Alors que le Maroc franchit une nouvelle étape de sa transition démographique, plusieurs experts appellent à des réformes audacieuses en matière d’égalité de genre, de soutien à la parentalité et d’adaptation des politiques publiques, afin de transformer cette mutation profonde en levier de développement durable.

Le Maroc connaît depuis plusieurs décennies de profondes mutations démographiques qui redéfinissent peu à peu les fondements de sa société. La transition démographique engagée dans les années 1960 a entraîné une baisse rapide du taux de fécondité, passé de plus de 7 enfants par femme à moins de 1,97 aujourd’hui.
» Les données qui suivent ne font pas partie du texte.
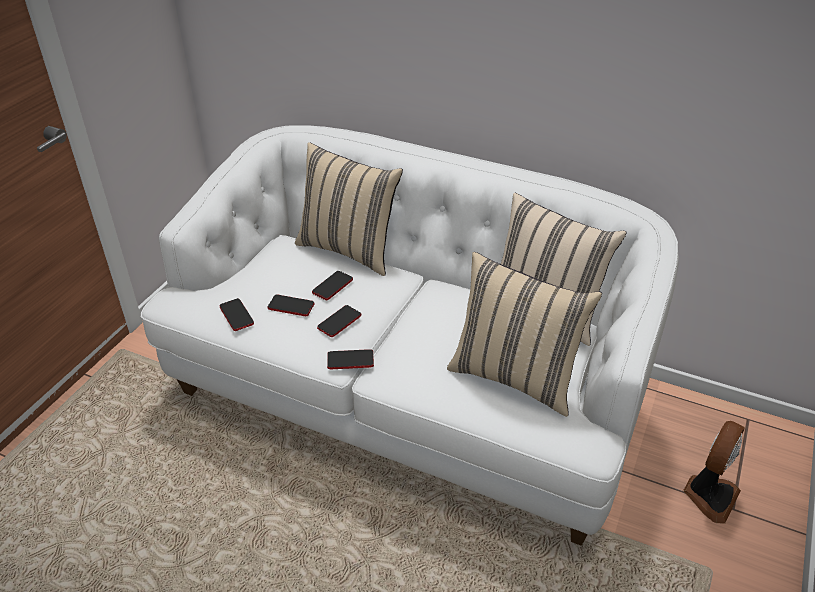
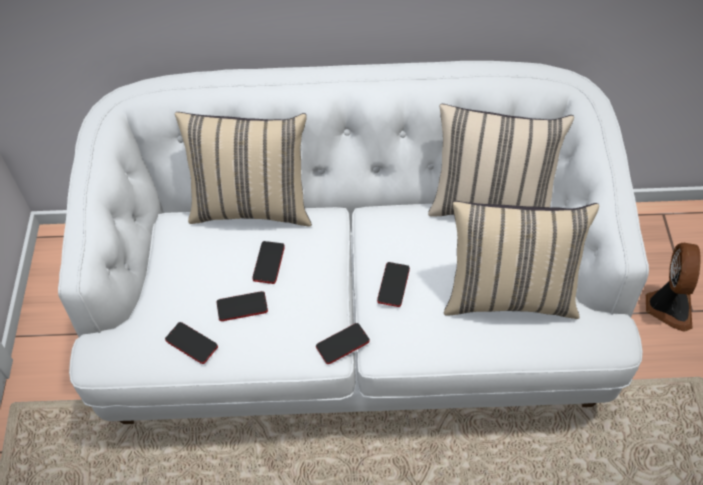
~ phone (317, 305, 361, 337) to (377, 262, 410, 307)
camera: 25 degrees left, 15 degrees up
Cette évolution s’accompagne d’un vieillissement progressif de la population, d’un allongement de l’espérance de vie, d’une urbanisation croissante et de transformations notables dans la structure des ménages. Ces bouleversements démographiques posent des défis majeurs en matière de développement humain, d’accès aux services, de planification territoriale, mais aussi d’inclusion sociale et économique, en particulier pour les jeunes et les femmes. C’est dans ce contexte que, à l’occasion de la Journée mondiale de la population, célébrée le 11 juillet, plusieurs responsables et experts se sont réunis à Rabat lors d’un événement organisé par le Fonds des Nations Unies pour la Population (FNUAP) au Maroc, pour discuter de ces transformations et des réponses à y apporter.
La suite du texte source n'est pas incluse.